**WHAT THE EXERCISE ASKS:** Given the entries that follow, write out exactly the lines starting at the one containing "(323, 227) none -> (303, 190) //" and ending at the one containing "(280, 351) none -> (83, 413) //", both ends included, and only those.

**AVAILABLE DATA:**
########

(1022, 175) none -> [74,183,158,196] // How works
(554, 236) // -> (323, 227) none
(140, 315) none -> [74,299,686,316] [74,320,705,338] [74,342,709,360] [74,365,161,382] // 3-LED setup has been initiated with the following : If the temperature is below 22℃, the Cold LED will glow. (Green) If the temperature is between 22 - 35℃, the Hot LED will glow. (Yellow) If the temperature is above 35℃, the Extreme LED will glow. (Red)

########

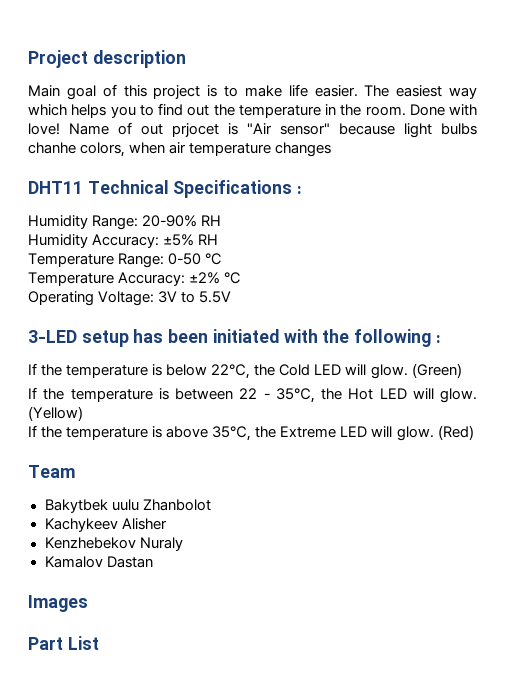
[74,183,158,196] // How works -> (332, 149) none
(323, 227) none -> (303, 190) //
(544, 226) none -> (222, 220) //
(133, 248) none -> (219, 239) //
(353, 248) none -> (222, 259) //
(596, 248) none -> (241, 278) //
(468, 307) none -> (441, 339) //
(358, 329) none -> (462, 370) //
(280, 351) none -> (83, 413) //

########

**TASK OUTPUT:**
(323, 227) none -> (303, 190) //
(544, 226) none -> (222, 220) //
(133, 248) none -> (219, 239) //
(353, 248) none -> (222, 259) //
(596, 248) none -> (241, 278) //
(468, 307) none -> (441, 339) //
(358, 329) none -> (462, 370) //
(280, 351) none -> (83, 413) //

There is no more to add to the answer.